Fair enough and I understand anyway. In my experience it doesn’t ever get any easier but you can get better at it, although it’s taxing to do.
So, like I mentioned, there are the options like cafes or casual dining places particularly during lunch. And there’s no rule against going to a bar and drinking something non-alcoholic.
If you are looking at your phone then you can apply the strategies detailed above sporadically to see if anyone is willing to make a connection with you. Or you might consider something else like playing pool or reading a book.

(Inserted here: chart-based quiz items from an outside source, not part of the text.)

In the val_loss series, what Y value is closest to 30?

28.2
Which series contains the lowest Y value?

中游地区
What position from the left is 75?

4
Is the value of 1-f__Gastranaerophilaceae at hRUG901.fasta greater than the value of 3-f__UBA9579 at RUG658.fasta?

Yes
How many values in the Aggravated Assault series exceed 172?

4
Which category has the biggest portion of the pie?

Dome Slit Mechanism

I feel like you’re taking my general advice, which was a response for OP to use for their own reflection, and you’re taking it personally. If you struggle with things like small talk and facial expressions to the point that it’s prohibitively difficult for you then it might be better for you to seek out autistic spaces or groups in your community because then there will be far less expectations for masking when you are attempting to connect with others.

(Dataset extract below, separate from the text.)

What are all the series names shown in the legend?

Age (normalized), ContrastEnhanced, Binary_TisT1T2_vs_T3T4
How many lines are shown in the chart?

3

I am OP btw, that reply was my reflection of your general advice. I’ll definitely try to be more aware of my perceived approachability, but it will be difficult to put on an approachable vibe. I’m not particularly good at masking even if I wanted to, I’ve spent most of my life (especially high school, before I knew I’m autistic) just staying withdrawn from other people to avoid the trouble of social interaction entirely. That was a huge mistake in retrospect, probably the worst mistake of my life, but I had no way to know that.
I’ve sought out specific spaces, but I just haven’t found anything.
Shit, do I feel like a doofus 😬
I wouldn’t be too hard on yourself. Socialising when you’re autistic is hard especially if you are doing it without the right support or the right environment. Withdrawing is a very understandable response to situations which are overwhelming or which feel like they’re impossible.
As someone who is high masking, late diagnosed, and who put huge amounts of effort to try and understand socialising with allistic people to fit in, it’s a nice skill to be able to draw upon but I can’t say that I’m convinced that it was worth the toll that it took on my mental health nor the social situations that it got me into. But I’ll spare you the pity party. Suffice it to say that it’s easy to look at high maskers and to want that for yourself but what you don’t really get to see is all of the negative consequences that comes from being high masking and what it takes to get to that point.
Keep on looking and consider the “nerdier” hobbies because they tend to attract neurodivergent people. You might want to think about taking up something like D&D or a hobby that you’re interested in that attracts diehard enthusiasts because you’ll often find autistic people hiding out in those kinds of spaces and having shared interests or opportunities to share experiences can take a lot of the effort out of establishing connection with people.